Problem: Carry on the commentary about Mulder and Scully from its final sentence.
Segment Start: Provided text
And then there’s the story. Sure, on the surface it enters into gory B-movie territory by the end. But I honestly think that the Bride of Frankenstein story was secondary to the actual story Carter and Spotnitz set out to tell. With Mulder and Scully’s relationship finally out in the open, it was necessary to dedicate some time to exploring it. The years of seclusion have taken a toll on the passion that used to make Walter Skinner clear his throat uncomfortably whenever he was in a room with them. Mulder’s boredom in his exile is every bit as honest as Scully’s concern for him. They have settled into a domestic life wherein she gets up and goes to work every day while he stays at home and lumbers around his cave. The call from Agent Whitney is like a deep sigh of relief for both of them. At least until Mulder realizes how much he relies on Scully to be there backing him up. Scully, on the other hand, faces a twofold inner crisis.
For one, her scientific acumen falls into direct confrontation with the trappings of her faith. It’s an interesting dilemma for her. As a scientist and medical doctor practicing in a Catholic Hospital, her suggestion of stem cell therapies as the only option to save her patient is an open defiance of Rome’s stance on the subject, which considers such research to be directly related to abortion and the destruction of the innocent. The other side of her crisis actually serves as a reflection of the first. Encountering Father Joe, she finds a man of faith, a priest no less, who maintains that faith despite surrendering to his incredibly harmful desires which in turn endangered the lives and well-being of innocent children.
Segment End: Provided text
Segment Start: Dataset
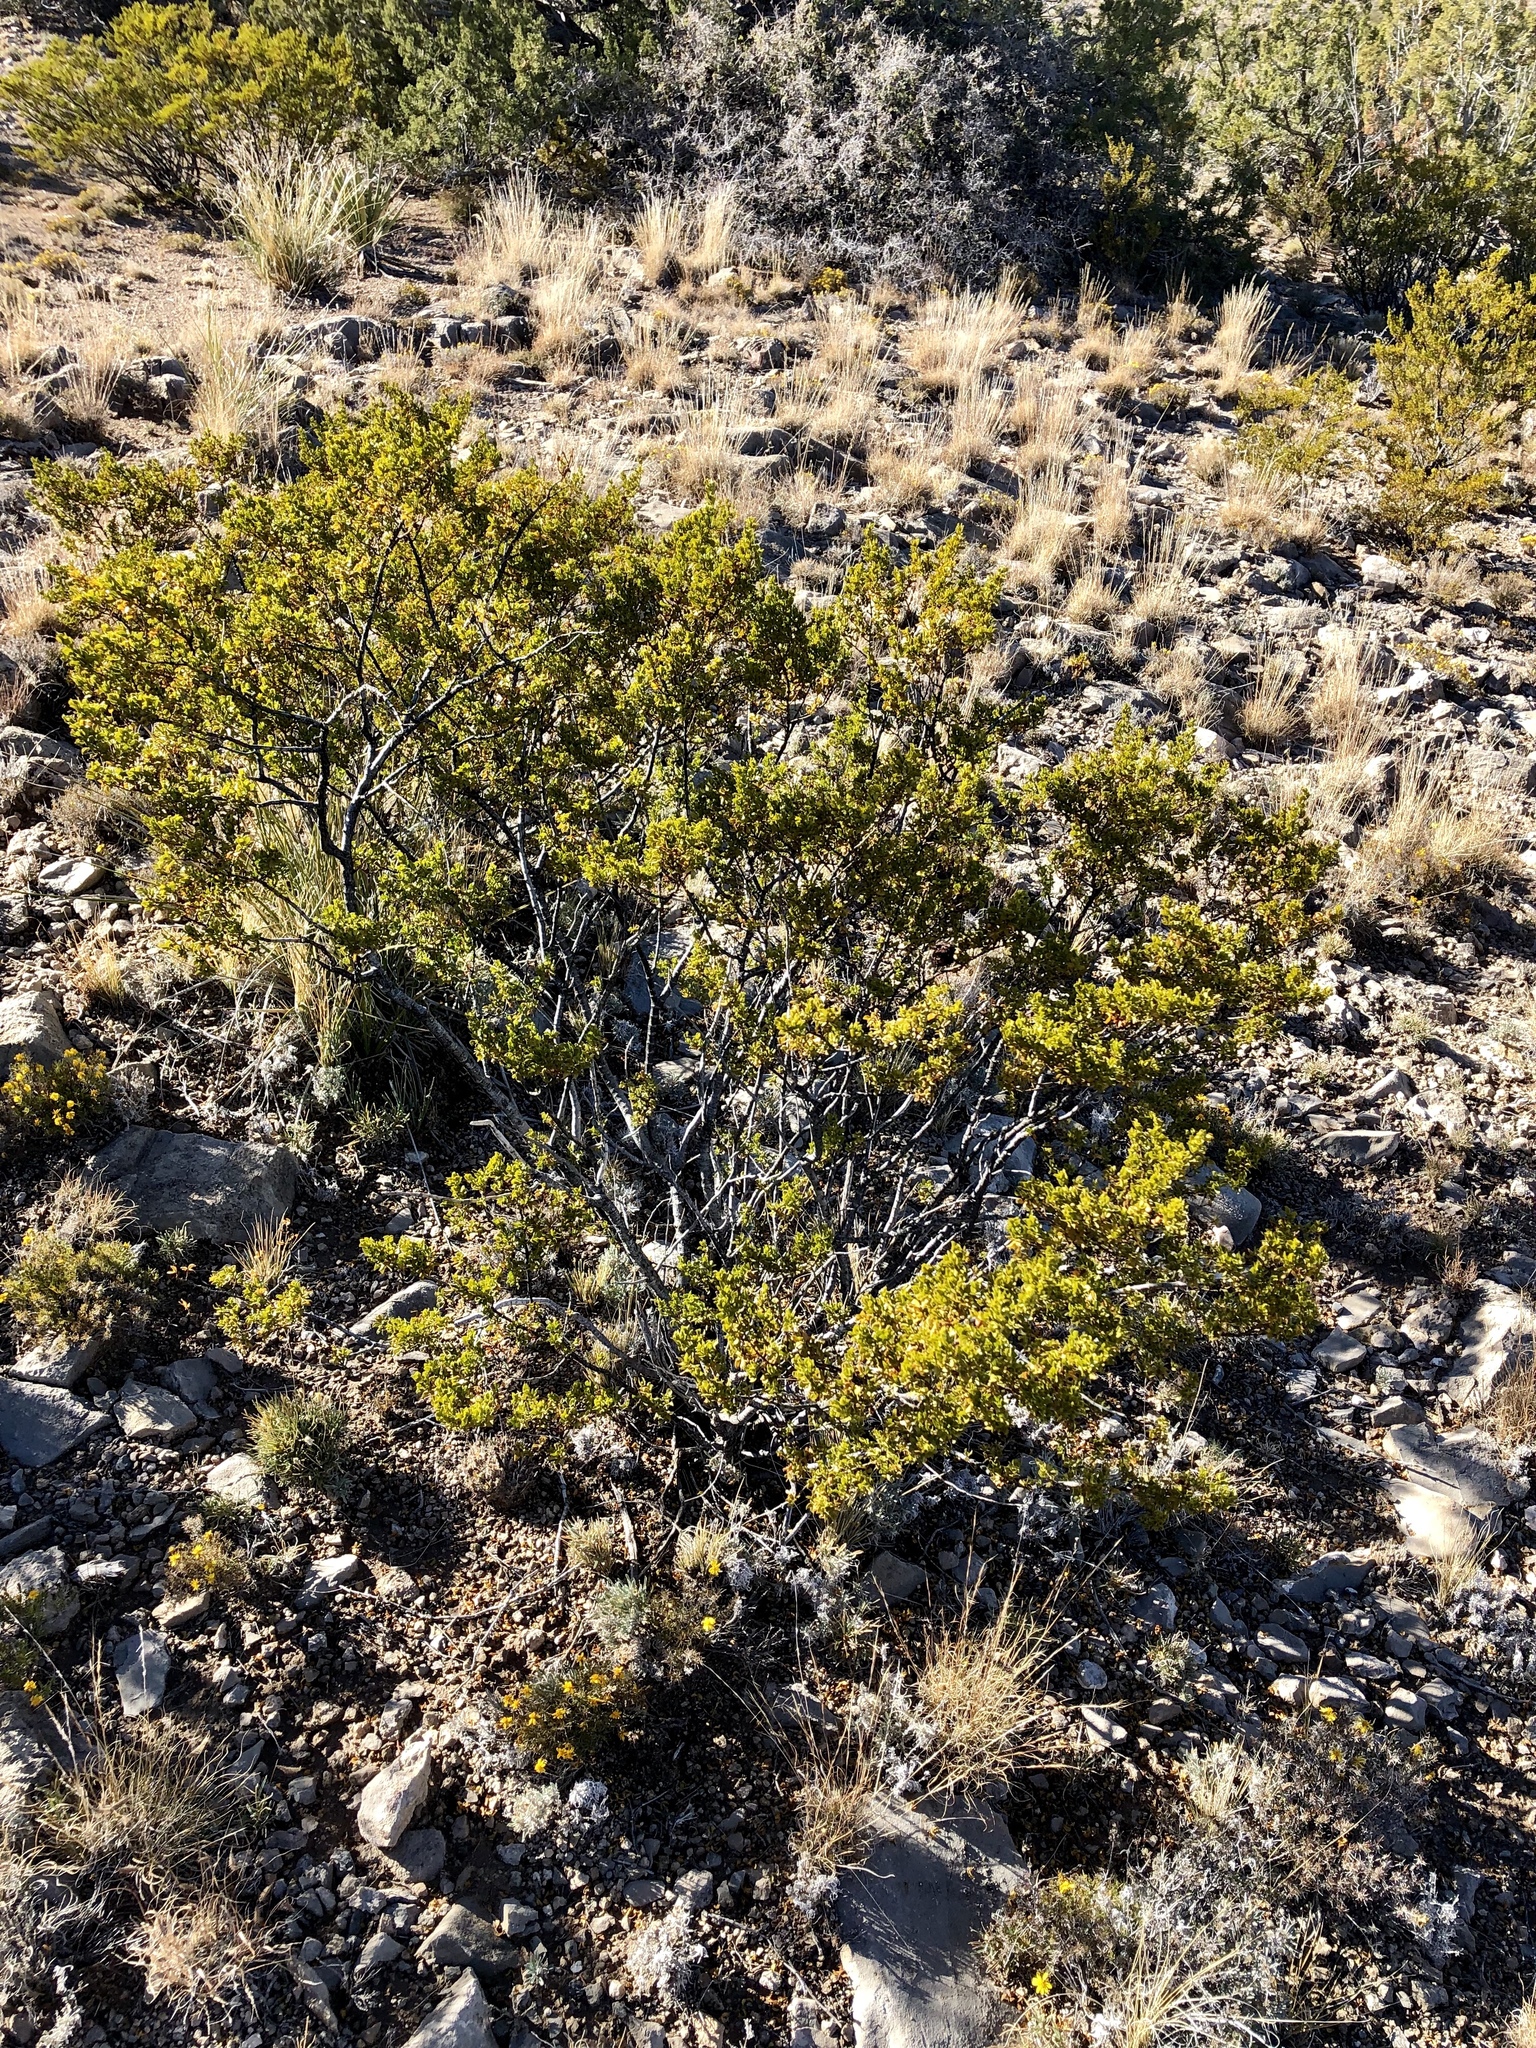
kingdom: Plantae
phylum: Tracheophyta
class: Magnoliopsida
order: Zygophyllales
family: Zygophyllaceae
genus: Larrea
Segment End: Dataset
Your response:
Over the course of seven seasons of the X-Files (it wasn’t really dealt with in the final two seasons, so I’m not counting them), Mulder and Scully found their individual faiths to be tested, fractured, broken, and reintegrated time and again. Mulder’s faith in the existence of extraterrestrials utterly fell apart at one point in the series. Scully’s faith in science, often at odds with her more traditional Catholic faith, didn’t waver nearly as much as it allowed extra space for the extraordinarily reason-defying things to which she kept being exposed. Her religion would remain a source of comfort for her, but even it lapsed into little more than an icon hanging from her neck at times. Through it all, these two people found each other despite their wildly varying ideologies. As their bond grew, they pulled together bits and pieces of their individual beliefs to roughly stitch together a common ground. Sort of like how that guy was stitching together his love with bits and pieces he had collected. Only without the creepy experimentation and killing innocent people.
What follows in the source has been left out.